In some areas, the value of media literacy has finally been recognized. The state of São Paulo in Brazil included media literacy as an elective class in schools to help students recognize what is news and how to check sources. Argentina’s fact-checking group Chequeado put together a handbook with UNESCO to help train others to spot disinformation.

Radio Sonica also runs ‘House of Lies’ – pop-up media literacy workshops for young people. It’s easier said than done, though, in a region where basic literacy is lacking in many places.

We also have a big population here who don’t even have primary education, so how are they going to have media literacy training? They can’t be expected to critically read media. It’s much harder in those cases.” says Barrientos.

It’s slow stuff, and time is not a luxury the region has, with key elections over the next year in Chile, Colombia and Brazil. Guttierrez warns that worse lies ahead. 

“We are going to start seeing deep fakes in Latin America – we suspect they’ll be manipulated videos which seem to show politicians saying controversial things. We already have false tweets or sites which imitate newspapers, but they’re easy to spot – with deep fakes we confront a more difficult issue.”

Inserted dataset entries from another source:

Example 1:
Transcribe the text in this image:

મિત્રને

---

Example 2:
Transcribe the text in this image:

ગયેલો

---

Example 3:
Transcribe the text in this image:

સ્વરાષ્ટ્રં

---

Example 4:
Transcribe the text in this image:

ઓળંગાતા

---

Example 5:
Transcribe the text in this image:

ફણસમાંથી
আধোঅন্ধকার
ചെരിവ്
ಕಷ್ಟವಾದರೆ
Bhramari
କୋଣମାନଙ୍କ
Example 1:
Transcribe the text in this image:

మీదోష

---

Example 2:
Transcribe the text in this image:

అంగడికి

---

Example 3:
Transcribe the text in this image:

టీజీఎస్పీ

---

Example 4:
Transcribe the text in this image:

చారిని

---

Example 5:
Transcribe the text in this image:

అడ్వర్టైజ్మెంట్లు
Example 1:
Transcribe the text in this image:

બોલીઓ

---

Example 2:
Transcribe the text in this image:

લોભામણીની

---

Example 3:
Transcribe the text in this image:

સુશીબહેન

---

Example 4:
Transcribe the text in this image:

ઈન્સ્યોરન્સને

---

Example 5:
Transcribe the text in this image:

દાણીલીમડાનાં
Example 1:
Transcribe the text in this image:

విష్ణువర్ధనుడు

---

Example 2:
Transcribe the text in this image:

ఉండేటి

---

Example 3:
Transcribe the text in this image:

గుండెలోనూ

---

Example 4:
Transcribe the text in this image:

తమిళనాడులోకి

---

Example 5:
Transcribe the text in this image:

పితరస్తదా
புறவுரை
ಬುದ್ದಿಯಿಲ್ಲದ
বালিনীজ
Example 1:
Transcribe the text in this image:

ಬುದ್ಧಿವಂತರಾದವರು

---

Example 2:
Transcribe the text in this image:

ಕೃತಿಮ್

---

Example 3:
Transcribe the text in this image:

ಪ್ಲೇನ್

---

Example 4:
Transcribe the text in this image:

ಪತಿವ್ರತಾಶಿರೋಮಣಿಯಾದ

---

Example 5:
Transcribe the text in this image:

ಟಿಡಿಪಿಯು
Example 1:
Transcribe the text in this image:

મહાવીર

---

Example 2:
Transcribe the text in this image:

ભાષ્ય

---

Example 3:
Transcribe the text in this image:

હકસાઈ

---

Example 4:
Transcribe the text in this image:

Fake news flourishes in darkness, and as societies across the continent – and the world – become more polarized, fake news proliferates, and people retreat ever-deeper into their dingy online echo chambers. If sunshine is the best disinfectant, we’ll need to come out into the light soon – but it’s all of our jobs, says Gutierrez:

“Nobody can afford to hang back from this issue in our new digital ecosystem.”